WHAT IS REQUIRED
Output every line of the entries below as a JSON list of strings, one string per line, and skip any blank lines.

* start SOURCE MATERIAL *

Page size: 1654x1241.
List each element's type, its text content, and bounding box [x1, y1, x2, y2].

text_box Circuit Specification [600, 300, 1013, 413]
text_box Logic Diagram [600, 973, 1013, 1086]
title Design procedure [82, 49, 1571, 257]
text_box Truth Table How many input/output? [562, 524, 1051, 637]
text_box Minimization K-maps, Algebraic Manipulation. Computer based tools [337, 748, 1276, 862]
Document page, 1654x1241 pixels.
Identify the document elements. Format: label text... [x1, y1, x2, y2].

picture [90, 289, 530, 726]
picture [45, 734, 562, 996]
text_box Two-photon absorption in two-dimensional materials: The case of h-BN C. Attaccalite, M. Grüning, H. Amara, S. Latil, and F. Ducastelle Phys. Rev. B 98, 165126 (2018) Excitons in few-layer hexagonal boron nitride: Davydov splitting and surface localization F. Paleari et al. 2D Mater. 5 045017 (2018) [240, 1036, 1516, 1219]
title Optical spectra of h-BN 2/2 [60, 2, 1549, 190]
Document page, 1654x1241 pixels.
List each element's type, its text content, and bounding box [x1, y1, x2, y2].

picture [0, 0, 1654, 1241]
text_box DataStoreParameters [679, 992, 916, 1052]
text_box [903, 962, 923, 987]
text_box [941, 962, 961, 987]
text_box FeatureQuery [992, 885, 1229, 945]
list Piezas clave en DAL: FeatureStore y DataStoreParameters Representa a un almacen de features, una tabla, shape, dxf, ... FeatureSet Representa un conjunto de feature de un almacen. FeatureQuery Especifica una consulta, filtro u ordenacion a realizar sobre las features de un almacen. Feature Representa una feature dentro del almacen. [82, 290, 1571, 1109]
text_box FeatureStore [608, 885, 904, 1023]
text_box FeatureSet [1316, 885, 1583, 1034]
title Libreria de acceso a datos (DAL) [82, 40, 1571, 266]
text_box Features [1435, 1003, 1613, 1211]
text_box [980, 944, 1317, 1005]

* end SOURCE MATERIAL *

ANSWER TO THE EXERCISE
[
  "Page size: 1654x1241.",
  "List each element's type, its text content, and bounding box [x1, y1, x2, y2].",
  "text_box Circuit Specification [600, 300, 1013, 413]",
  "text_box Logic Diagram [600, 973, 1013, 1086]",
  "title Design procedure [82, 49, 1571, 257]",
  "text_box Truth Table How many input/output? [562, 524, 1051, 637]",
  "text_box Minimization K-maps, Algebraic Manipulation. Computer based tools [337, 748, 1276, 862]",
  "Document page, 1654x1241 pixels.",
  "Identify the document elements. Format: label text... [x1, y1, x2, y2].",
  "picture [90, 289, 530, 726]",
  "picture [45, 734, 562, 996]",
  "text_box Two-photon absorption in two-dimensional materials: The case of h-BN C. Attaccalite, M. Grüning, H. Amara, S. Latil, and F. Ducastelle Phys. Rev. B 98, 165126 (2018) Excitons in few-layer hexagonal boron nitride: Davydov splitting and surface localization F. Paleari et al. 2D Mater. 5 045017 (2018) [240, 1036, 1516, 1219]",
  "title Optical spectra of h-BN 2/2 [60, 2, 1549, 190]",
  "Document page, 1654x1241 pixels.",
  "List each element's type, its text content, and bounding box [x1, y1, x2, y2].",
  "picture [0, 0, 1654, 1241]",
  "text_box DataStoreParameters [679, 992, 916, 1052]",
  "text_box [903, 962, 923, 987]",
  "text_box [941, 962, 961, 987]",
  "text_box FeatureQuery [992, 885, 1229, 945]",
  "list Piezas clave en DAL: FeatureStore y DataStoreParameters Representa a un almacen de features, una tabla, shape, dxf, ... FeatureSet Representa un conjunto de feature de un almacen. FeatureQuery Especifica una consulta, filtro u ordenacion a realizar sobre las features de un almacen. Feature Representa una feature dentro del almacen. [82, 290, 1571, 1109]",
  "text_box FeatureStore [608, 885, 904, 1023]",
  "text_box FeatureSet [1316, 885, 1583, 1034]",
  "title Libreria de acceso a datos (DAL) [82, 40, 1571, 266]",
  "text_box Features [1435, 1003, 1613, 1211]",
  "text_box [980, 944, 1317, 1005]"
]